2. **Claude decides**: "This is a code generation task, I'll use ollama_generate_code"
3. **Ollama generates**: Initial code implementation
4. **Claude reviews**: Checks the code, may suggest improvements or fixes
5. **Result**: User gets Ollama-generated code with Claude's oversight
### File-Aware Workflow (Token Saver!)
1. **User asks**: "Review the code in index.js for security issues"
2. **Claude calls**: `ollama_review_file` with the file path and focus="security"
3. **MCP server**: Reads index.js directly (no tokens used in conversation!)
4. **Ollama analyzes**: Reviews the ~700 lines of code
5. **Claude refines**: Adds context or additional insights
6. **Token savings**: ~98.75% compared to reading the file into conversation first
### Multi-File Analysis Workflow
1. **User asks**: "How do index.js and package.json relate?"
2. **Claude calls**: `ollama_analyze_files` with both file paths
3. **MCP server**: Reads both files server-side
4. **Ollama analyzes**: Identifies dependencies, patterns, relationships
5. **Result**: Cross-file insights without sending files through Claude conversation
This hybrid approach gives you the speed and cost savings of local models with the intelligence and quality assurance of Claude.

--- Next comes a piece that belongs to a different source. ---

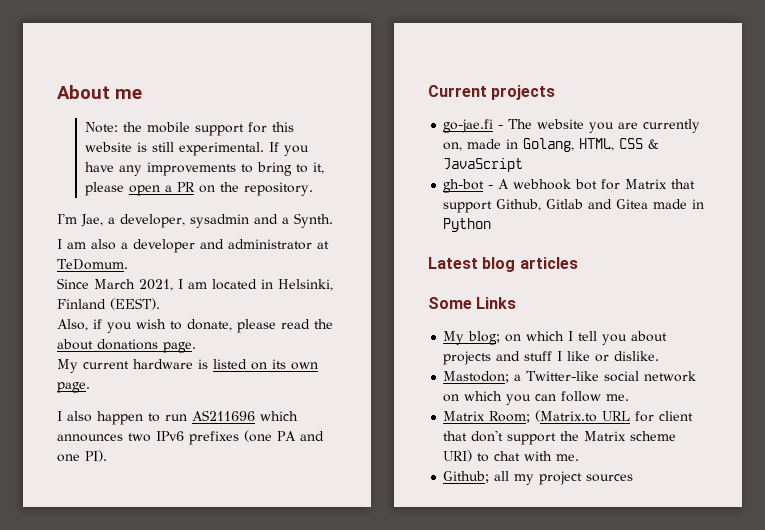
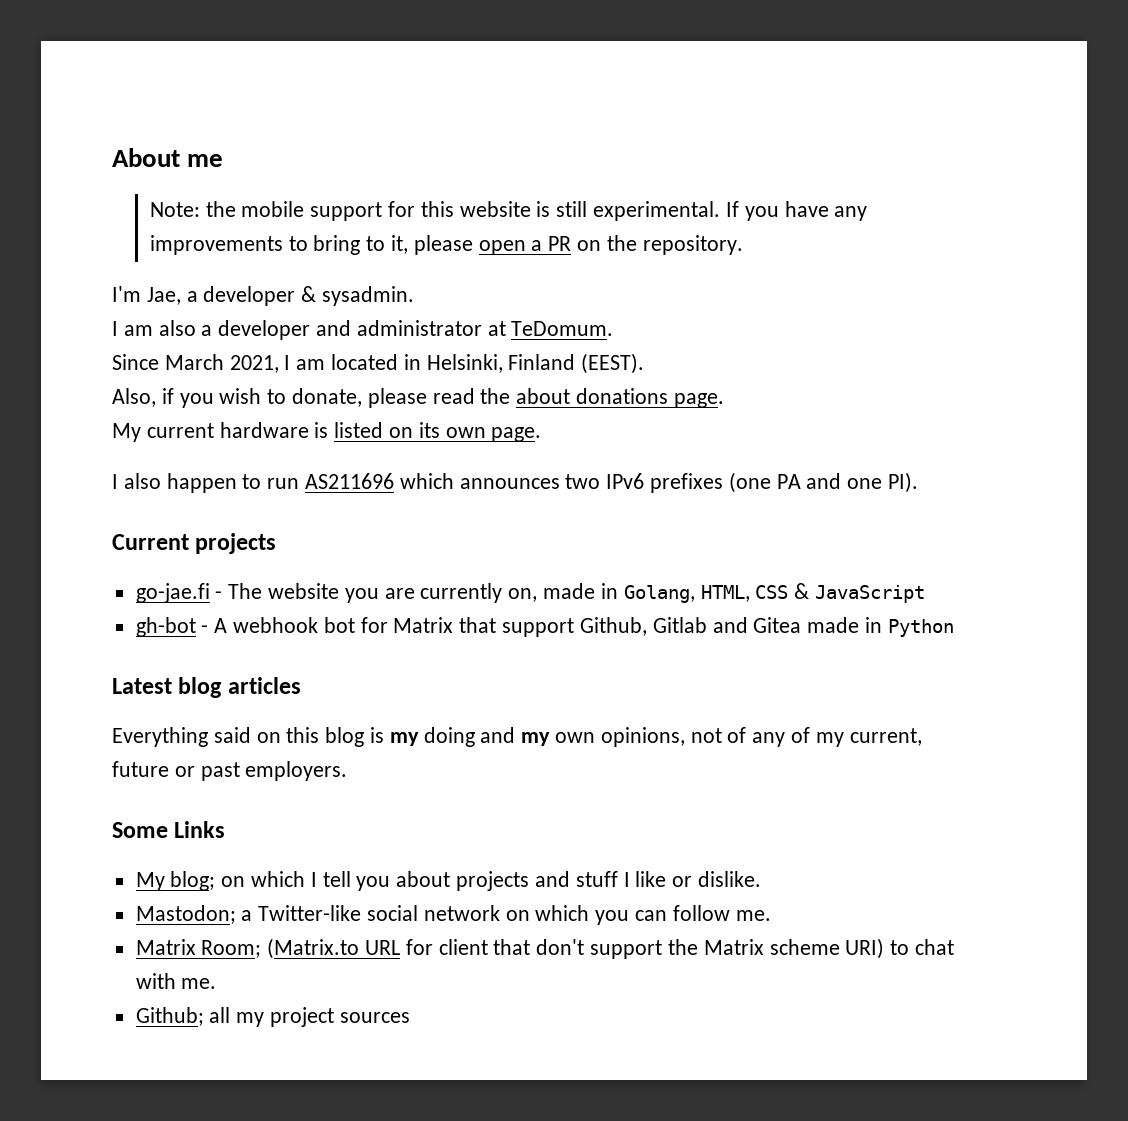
[120,213,333,228] developer, sysadmin and a Synth. -> [203,286,415,306] developer & sysadmin.
(578, 263) none -> [112,727,922,747] [112,761,348,781] // Everything said on this blog is my doing and my own opinions, not of any of my current, future or past employers.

## Performance Expectations
### Response Times
- **Small tasks** (simple code snippets): 20-60 seconds
- **Medium tasks** (function reviews, file analysis): 60-120 seconds
- **Large tasks** (multiple files, complex analysis): 120-180 seconds
Response time depends on:
- Your GPU/CPU capabilities
- Model size (`gemma3:4b` is ~3x faster than `gemma3:12b`, `gemma3:27b` is ~2x slower)
- Task complexity
- File size for file-aware tools
### Token Usage
- **Traditional approach**: Read 700-line file (2000 tokens) + Review (2000 tokens) = **4000 tokens**
- **File-aware approach**: Call `ollama_review_file` with path = **~50 tokens**
- **Savings**: ~98.75% reduction in Claude API token usage!
## Benefits Over Pure Local or Pure Cloud
- **vs Pure Ollama**: Claude provides architectural guidance, catches errors, and ensures quality
- **vs Pure Claude**: Significant token savings on routine coding tasks (up to 98.75%!)
- **Best of Both**: Local compute for heavy lifting, Claude for orchestration and refinement
## Project Structure
```
OllamaClaude/
├── index.js # Main MCP server implementation
├── package.json # Node.js dependencies
├── README.md # This file
├── test.md # Test cases and validation guide
└── .gitignore # Git ignore patterns
```
## Contributing & Future Improvements
Potential enhancements to consider:
- **Caching**: Cache file contents for repeated operations
- **Glob support**: Pass patterns like `*.js` to analyze multiple files
- **Streaming responses**: Stream Ollama output for faster perceived performance
- **Auto-context**: Automatically find and include related files
- **File writing**: Allow Ollama to write generated code directly to files
See `test.md` for detailed test cases and validation procedures.